** Exercise material **
----
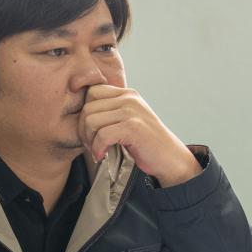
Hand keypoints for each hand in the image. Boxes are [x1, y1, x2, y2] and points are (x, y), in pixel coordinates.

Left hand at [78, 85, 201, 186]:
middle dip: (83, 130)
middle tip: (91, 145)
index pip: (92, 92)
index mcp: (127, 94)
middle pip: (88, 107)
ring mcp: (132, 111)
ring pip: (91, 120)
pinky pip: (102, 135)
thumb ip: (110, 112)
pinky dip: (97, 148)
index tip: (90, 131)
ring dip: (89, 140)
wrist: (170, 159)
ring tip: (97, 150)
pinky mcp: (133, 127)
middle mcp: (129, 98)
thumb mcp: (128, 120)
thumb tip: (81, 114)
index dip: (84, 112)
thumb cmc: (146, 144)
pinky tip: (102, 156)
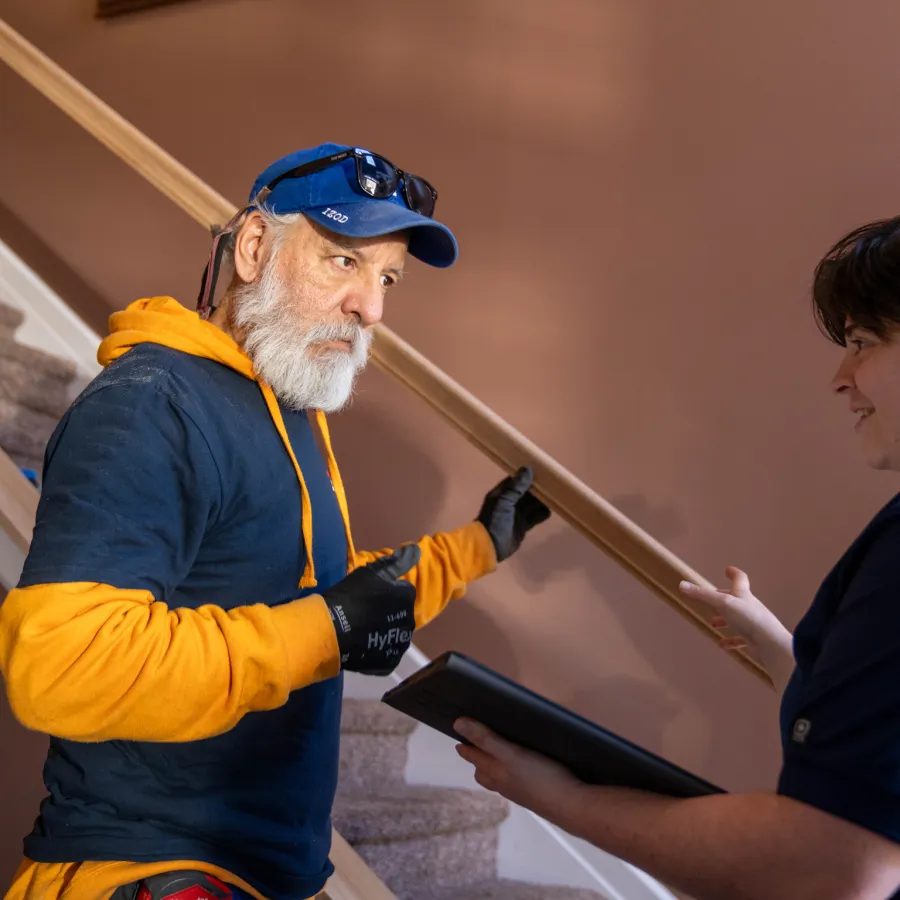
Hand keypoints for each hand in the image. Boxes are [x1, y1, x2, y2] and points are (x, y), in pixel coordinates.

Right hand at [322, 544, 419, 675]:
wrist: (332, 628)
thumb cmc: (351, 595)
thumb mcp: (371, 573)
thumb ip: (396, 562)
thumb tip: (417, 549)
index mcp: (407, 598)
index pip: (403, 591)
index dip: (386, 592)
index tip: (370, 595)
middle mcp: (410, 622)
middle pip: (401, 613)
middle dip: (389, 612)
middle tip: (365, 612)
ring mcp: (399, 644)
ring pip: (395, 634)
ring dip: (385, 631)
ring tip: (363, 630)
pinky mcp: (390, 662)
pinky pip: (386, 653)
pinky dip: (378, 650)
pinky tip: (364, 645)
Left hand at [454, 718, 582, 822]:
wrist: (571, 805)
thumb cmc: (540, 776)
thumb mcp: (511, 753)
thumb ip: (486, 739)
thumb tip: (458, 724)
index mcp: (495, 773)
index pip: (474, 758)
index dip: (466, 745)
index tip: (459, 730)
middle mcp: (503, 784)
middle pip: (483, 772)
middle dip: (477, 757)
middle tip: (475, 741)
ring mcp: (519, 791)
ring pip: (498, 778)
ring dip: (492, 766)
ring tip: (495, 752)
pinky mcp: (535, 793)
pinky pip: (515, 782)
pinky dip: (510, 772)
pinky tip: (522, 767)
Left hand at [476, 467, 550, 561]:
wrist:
----
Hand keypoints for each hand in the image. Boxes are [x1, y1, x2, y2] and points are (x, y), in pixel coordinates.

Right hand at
----
** Your objective **
Please find each line in the records above that holds the word "thumb", and copy it.

** Solution to this exercise **
thumb ip: (110, 112)
thumb mcp: (128, 120)
thumb tip: (81, 114)
thumb cmc: (146, 144)
thumb cmc: (351, 595)
thumb mcp: (371, 573)
thumb ip: (396, 562)
thumb tip: (417, 549)
thumb cmc: (540, 776)
thumb mcp: (511, 753)
thumb ip: (486, 739)
thumb tip: (458, 724)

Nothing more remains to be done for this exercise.